Problem statement:
In how many lines of the records below does the word "squamous" appear? Answer with the number alone.

Items from a data source:
====

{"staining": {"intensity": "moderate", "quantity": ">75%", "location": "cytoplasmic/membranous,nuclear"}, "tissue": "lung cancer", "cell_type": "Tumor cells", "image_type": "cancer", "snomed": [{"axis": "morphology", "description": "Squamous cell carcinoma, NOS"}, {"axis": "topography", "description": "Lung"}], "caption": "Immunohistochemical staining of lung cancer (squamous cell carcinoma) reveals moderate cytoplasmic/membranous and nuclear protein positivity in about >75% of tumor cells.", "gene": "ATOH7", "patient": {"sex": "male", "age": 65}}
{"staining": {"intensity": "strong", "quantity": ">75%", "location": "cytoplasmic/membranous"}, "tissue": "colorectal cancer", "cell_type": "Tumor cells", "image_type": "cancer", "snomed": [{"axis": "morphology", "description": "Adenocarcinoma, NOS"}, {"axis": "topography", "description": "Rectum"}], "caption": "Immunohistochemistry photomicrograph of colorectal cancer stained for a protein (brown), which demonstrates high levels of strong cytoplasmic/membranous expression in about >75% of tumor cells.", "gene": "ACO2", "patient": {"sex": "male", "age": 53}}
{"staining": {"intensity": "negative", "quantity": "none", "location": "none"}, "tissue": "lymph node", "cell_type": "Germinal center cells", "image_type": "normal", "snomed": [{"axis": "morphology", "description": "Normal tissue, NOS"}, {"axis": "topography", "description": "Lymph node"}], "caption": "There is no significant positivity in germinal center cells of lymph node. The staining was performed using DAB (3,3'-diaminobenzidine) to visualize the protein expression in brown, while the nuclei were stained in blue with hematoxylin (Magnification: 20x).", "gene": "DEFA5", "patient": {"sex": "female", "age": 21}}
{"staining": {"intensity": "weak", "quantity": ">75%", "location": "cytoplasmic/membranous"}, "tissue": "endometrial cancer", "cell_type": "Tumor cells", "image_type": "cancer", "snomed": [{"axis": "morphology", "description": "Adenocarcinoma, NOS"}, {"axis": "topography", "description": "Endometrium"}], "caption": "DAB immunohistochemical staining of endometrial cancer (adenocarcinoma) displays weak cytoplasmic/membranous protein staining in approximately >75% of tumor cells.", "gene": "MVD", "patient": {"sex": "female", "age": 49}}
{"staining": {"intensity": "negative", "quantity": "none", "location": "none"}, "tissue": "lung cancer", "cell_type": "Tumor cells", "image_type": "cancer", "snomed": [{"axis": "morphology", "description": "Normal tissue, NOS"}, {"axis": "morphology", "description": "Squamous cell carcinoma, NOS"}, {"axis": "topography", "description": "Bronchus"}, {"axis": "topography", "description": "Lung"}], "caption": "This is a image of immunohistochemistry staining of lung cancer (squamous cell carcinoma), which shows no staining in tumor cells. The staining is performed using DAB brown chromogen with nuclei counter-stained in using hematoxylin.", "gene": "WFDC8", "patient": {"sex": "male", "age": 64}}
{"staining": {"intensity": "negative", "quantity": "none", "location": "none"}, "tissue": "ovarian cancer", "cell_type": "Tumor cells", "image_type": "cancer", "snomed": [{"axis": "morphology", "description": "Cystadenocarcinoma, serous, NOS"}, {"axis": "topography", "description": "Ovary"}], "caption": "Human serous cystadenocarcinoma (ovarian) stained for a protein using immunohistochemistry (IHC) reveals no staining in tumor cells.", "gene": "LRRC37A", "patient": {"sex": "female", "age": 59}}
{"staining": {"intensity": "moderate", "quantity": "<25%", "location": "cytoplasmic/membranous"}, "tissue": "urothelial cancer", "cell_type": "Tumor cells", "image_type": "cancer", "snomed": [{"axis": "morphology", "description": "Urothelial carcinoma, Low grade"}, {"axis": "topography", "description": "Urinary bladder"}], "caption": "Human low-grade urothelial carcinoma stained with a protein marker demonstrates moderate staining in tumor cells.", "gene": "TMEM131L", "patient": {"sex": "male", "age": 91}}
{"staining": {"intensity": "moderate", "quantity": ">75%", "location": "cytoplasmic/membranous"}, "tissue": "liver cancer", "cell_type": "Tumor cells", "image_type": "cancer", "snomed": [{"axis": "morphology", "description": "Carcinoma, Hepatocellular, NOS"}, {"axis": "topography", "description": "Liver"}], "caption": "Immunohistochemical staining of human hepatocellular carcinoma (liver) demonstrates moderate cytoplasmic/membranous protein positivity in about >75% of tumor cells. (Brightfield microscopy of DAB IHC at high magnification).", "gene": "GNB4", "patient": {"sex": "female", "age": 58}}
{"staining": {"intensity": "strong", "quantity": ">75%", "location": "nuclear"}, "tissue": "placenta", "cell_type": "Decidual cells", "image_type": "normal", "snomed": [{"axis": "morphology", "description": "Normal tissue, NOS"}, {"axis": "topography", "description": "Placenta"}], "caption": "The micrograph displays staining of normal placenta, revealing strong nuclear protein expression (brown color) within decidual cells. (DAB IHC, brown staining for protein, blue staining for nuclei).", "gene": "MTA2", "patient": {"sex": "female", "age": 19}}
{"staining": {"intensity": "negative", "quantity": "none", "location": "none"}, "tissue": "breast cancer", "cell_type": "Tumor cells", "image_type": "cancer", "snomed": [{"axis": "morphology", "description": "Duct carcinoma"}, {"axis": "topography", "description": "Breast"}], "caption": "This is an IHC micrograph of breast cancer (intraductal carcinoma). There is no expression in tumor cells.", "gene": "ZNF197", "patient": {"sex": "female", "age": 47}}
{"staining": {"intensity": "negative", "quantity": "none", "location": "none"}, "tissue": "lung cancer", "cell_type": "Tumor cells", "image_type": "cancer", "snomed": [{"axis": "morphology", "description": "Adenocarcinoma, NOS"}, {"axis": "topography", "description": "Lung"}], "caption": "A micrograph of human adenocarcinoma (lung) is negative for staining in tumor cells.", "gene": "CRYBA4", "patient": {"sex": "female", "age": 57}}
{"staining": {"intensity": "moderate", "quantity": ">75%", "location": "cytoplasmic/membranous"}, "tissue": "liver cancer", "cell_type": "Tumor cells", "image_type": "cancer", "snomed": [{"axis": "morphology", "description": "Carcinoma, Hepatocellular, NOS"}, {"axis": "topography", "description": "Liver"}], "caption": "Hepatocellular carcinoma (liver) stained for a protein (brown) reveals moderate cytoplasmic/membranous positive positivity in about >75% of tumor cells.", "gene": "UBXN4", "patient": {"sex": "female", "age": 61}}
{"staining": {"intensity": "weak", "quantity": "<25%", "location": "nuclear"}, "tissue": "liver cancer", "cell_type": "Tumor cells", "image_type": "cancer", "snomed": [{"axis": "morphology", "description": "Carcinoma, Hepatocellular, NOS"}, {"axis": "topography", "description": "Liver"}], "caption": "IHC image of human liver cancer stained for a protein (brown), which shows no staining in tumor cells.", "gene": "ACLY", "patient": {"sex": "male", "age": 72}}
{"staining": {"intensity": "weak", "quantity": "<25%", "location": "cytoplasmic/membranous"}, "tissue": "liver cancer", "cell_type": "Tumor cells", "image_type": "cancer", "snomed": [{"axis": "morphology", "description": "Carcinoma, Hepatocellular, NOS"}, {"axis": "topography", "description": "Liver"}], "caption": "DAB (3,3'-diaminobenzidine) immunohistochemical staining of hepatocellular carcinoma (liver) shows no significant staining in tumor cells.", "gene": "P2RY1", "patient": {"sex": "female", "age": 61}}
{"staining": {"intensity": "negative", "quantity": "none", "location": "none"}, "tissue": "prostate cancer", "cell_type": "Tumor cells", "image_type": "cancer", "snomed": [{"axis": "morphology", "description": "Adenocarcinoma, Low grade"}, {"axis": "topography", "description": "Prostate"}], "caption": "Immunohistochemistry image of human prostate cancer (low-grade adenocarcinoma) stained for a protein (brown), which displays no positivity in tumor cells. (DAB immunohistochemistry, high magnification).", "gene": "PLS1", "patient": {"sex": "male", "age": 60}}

====

Answer to this task:
2